## EXERCISE BRIEF
Transcribe the following entries letter for letter, without the pictures.

..............................

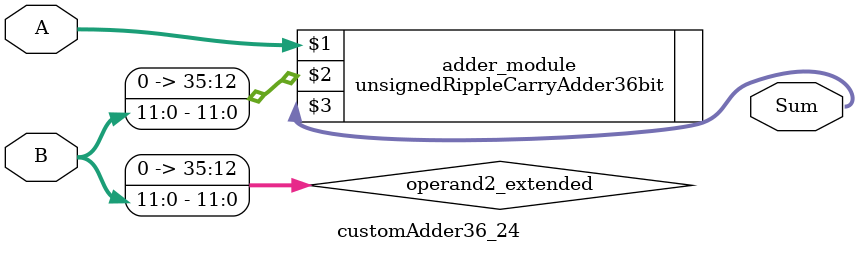
<source format=v>
module customAdder36_24(
                        input [35 : 0] A,
                        input [11 : 0] B,
                        
                        output [36 : 0] Sum
                );

        wire [35 : 0] operand2_extended;
        
        assign operand2_extended =  {24'b0, B};
        
        unsignedRippleCarryAdder36bit adder_module(
            A,
            operand2_extended,
            Sum
        );
        
        endmodule
        
</source>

..............................

## SOLUTION
<source format=v>
module customAdder36_24(
                        input [35 : 0] A,
                        input [11 : 0] B,
                        
                        output [36 : 0] Sum
                );

        wire [35 : 0] operand2_extended;
        
        assign operand2_extended =  {24'b0, B};
        
        unsignedRippleCarryAdder36bit adder_module(
            A,
            operand2_extended,
            Sum
        );
        
        endmodule
        
</source>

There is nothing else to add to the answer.